Mining firms across the globe could be at risk of losing valuable exploration and operating licences unless they step up their efforts to award work to suppliers in the locality of contracts.
Increasingly, multinationals are shifting their focus towards opportunities in emerging markets as a source of revenue to counter the drop in commodity prices.
Yet in a market survey, less than half (45%) of large buying organizations in the Mining industry said they would be making an extra effort this year to use local suppliers in contracts.
It could mean they risk getting caught out by a raft of new Local Content Development rules, unless they take steps now to upgrade their approach to procurement and managing information about suppliers.
Governments around the world – including in Africa, the Middle East, Australia and South America, have introduced local content development policies that require mining companies to ‘give back’ to local communities via employing and training local people, or investing in infrastructure. This includes the recently updated Broad-Based Black Economic Empowerment (B-BBEE) Act in South Africa includes a requirement to report on the number of black and women-owned SMEs within supply chains.
Firms which fail to comply can be hit by various penalties, including licences being revoked, fines, or commercial restrictions.
The changes have put greater onus on operators to gather accurate data on their supplier base because across all regions, operators must prove they are using a specified percentage of local labour on contracts.
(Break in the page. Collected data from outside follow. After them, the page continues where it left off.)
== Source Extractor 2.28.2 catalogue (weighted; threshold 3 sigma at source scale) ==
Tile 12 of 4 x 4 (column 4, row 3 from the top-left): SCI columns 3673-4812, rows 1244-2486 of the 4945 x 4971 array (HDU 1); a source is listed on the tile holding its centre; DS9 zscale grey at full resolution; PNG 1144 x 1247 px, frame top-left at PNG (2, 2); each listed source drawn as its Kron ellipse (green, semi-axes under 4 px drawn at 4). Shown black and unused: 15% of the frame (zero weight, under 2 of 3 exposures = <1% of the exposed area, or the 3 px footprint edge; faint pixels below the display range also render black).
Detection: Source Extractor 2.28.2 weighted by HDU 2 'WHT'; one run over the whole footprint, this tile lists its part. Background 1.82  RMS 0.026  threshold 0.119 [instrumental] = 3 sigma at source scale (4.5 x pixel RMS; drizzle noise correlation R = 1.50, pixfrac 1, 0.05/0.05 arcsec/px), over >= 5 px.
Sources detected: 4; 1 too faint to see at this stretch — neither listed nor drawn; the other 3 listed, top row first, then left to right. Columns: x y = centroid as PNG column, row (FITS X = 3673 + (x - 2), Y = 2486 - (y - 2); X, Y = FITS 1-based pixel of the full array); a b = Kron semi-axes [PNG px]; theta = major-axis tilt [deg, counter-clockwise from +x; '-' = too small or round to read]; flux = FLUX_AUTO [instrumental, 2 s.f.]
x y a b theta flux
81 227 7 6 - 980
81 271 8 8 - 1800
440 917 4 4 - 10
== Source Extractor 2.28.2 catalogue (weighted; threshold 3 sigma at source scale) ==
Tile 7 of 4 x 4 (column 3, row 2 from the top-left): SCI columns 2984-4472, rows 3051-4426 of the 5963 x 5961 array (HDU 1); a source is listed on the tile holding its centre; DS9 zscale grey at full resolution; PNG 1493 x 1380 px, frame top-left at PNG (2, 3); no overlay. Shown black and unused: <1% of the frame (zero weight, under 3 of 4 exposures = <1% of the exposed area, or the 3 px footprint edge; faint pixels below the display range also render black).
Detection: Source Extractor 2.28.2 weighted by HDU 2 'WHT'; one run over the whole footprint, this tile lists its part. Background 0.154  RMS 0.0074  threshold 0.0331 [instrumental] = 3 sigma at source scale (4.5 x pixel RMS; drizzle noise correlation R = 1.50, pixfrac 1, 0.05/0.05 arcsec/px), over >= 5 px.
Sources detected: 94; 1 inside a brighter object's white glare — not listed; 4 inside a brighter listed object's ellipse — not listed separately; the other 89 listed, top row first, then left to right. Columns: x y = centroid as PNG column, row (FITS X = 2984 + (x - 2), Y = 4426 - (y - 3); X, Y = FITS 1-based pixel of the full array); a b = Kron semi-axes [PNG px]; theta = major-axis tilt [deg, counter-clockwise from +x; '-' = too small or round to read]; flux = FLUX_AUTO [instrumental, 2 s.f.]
This should be supported by other mandatory information such as company name and address, right through to product and service capabilities and compliance.
Yet despite the growing need for data and information about the supply chain, 45% of survey respondents admitted in the same market survey that they are not confident that their data on suppliers of all sizes is accurate.
The market survey was carried out by independent research consultancy IFF, which conducted telephone interviews with 300 procurement professionals from large businesses across the UK, U.S., Brazil, Spain and The Nordics. This included 64 large firms in mining, oil and gas.
It was commissioned by Achilles – a global supplier information company, which works on behalf of more than 40 multinational mining firms to manage information about more than 6,000 suppliers – also ensuring they meet critical standards in compliance and CSR before they are considered for work. Achilles manages Regic – a supplier information community for Latin America and South Europe. It also runs the Oyu Tolgoi SQMS – used by major buying organisations in Hong Kong to manage supplier information, foster local content and deliver ethical and transparent procurement processes.
Gareth Palmer, Achilles Regional Director for the Middle East and Africa, said: “New legislation on Local Content Development is not a ‘nice to have;’ it’s the law.
“Yet this survey showed that some Mining companies face a real challenge in complying, because their supplier information is patchy. Without clear and accurate data on their suppliers, an operator would not be able to distinguish which contractors meet Local Content Development requirements.
“With growing pressure from governments and investors, businesses need to put in place fair and transparent systems for assessing and selecting small and local suppliers.”
There is no doubt it would be a huge burden for any Mining company to start from scratch in terms of adhering to local content development needs.
Gareth added: “In our experience the easiest way for Mining companies to comply with Local Content Development rules is to form communities – working collaboratively to collect non-confidential pre-qualification information from suppliers in all geographies. This enables them to access a ‘pool’ of credible and reputable suppliers, while adhering to local content requirements – wherever in the world they are operating.”